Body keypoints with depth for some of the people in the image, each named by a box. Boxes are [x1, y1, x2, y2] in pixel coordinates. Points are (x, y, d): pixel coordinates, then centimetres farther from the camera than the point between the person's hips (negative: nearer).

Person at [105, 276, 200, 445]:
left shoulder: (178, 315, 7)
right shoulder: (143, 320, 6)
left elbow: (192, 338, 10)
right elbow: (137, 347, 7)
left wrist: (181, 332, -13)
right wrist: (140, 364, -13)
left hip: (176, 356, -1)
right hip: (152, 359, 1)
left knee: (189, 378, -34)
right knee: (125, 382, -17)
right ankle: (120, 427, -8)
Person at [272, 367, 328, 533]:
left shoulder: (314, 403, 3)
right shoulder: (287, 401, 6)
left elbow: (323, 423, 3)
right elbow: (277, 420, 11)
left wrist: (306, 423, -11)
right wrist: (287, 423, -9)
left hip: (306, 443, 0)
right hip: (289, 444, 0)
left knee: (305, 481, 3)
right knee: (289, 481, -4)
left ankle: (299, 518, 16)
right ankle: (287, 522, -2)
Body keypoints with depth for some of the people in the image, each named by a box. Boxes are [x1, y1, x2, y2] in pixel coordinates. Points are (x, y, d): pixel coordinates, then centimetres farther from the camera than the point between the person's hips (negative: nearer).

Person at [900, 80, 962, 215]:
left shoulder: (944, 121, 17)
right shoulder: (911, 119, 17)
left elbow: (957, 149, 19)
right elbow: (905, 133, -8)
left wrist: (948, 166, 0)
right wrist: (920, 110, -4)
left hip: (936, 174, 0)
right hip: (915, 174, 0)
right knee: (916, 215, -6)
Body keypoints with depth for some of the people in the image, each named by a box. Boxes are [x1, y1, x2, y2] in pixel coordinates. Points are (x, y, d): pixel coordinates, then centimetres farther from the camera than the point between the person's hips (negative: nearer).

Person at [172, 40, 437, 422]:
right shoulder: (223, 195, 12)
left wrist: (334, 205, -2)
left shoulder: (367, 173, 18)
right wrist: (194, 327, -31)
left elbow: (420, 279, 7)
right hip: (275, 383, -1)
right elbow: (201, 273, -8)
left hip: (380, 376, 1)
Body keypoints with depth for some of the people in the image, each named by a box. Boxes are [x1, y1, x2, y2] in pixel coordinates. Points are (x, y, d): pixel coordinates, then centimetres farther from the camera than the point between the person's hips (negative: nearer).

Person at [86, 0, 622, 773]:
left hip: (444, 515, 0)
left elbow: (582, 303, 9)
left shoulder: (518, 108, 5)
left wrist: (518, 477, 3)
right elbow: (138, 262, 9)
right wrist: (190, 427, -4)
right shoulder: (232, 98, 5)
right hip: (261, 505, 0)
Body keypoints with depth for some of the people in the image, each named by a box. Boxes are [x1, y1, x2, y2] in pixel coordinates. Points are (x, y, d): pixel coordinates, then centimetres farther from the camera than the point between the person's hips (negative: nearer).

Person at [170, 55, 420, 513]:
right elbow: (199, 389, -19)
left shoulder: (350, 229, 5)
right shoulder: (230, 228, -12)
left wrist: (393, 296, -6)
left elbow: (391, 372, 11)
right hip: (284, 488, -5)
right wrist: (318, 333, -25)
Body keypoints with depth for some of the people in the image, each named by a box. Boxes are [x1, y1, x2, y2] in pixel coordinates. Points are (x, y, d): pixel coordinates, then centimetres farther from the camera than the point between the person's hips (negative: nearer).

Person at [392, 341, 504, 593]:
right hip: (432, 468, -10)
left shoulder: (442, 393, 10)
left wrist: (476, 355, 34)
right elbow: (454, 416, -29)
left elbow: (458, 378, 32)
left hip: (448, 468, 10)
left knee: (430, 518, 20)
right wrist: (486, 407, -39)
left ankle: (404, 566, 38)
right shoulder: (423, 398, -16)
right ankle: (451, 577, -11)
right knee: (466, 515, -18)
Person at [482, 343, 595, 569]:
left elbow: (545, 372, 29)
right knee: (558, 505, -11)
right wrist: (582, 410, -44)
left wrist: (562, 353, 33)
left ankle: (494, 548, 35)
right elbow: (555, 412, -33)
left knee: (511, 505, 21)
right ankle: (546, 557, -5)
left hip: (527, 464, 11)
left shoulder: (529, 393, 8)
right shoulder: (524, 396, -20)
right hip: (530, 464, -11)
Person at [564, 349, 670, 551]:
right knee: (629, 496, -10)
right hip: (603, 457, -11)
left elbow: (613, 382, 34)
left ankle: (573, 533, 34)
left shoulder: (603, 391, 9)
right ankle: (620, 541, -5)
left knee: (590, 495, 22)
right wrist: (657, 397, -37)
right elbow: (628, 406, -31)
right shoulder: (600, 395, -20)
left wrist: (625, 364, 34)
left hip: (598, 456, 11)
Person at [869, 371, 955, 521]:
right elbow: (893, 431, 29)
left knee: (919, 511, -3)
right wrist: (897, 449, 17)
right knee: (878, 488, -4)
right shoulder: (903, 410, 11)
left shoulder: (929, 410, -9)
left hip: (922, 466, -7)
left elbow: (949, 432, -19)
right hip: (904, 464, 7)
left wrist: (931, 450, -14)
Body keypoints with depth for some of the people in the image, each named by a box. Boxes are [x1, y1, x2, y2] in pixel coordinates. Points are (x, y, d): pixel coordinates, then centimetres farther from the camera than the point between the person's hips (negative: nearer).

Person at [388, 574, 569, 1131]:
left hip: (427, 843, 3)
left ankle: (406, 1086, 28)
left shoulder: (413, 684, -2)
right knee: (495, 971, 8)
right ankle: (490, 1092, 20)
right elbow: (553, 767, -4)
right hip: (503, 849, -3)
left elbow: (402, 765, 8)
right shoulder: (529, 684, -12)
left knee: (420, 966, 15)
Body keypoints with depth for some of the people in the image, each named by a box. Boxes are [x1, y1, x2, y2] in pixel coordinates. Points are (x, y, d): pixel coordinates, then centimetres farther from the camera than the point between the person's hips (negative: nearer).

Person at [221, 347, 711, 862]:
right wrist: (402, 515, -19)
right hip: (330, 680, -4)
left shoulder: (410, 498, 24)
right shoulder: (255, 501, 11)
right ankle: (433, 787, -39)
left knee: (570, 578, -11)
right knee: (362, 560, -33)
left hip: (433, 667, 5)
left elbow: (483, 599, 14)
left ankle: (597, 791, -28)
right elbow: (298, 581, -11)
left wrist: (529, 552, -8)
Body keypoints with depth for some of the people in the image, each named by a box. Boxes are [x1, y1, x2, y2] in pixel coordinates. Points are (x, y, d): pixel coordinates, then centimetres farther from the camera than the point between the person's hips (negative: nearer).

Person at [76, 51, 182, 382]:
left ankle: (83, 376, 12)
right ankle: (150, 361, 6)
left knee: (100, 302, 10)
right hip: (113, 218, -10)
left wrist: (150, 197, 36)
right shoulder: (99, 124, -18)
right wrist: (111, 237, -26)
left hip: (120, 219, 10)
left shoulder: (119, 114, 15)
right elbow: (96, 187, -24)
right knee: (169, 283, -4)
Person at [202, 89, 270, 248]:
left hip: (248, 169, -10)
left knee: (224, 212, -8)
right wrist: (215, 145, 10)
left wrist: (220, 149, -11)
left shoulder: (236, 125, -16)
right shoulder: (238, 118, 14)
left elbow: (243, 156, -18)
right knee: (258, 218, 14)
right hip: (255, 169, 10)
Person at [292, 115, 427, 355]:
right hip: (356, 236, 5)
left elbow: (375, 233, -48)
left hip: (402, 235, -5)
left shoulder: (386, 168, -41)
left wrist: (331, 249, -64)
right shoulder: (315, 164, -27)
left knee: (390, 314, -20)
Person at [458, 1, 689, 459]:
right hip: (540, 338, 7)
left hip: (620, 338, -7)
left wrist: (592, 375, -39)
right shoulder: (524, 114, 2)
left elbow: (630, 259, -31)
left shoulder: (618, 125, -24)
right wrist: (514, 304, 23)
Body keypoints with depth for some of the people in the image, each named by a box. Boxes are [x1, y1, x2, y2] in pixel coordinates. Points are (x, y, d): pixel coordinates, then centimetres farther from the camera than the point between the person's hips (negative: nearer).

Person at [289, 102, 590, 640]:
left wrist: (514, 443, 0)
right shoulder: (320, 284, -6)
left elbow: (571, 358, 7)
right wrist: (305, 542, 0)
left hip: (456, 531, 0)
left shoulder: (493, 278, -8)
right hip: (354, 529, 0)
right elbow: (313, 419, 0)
■ ■ ■
# ACTIVITY:
Copy out, word for word, the part of the entries above that begins at the line with "right shoulder: (903, 410, 11)" and ends at the line with "left wrist: (931, 450, -14)", including both.

# YOUR RESPONSE:
right shoulder: (903, 410, 11)
left shoulder: (929, 410, -9)
left hip: (922, 466, -7)
left elbow: (949, 432, -19)
right hip: (904, 464, 7)
left wrist: (931, 450, -14)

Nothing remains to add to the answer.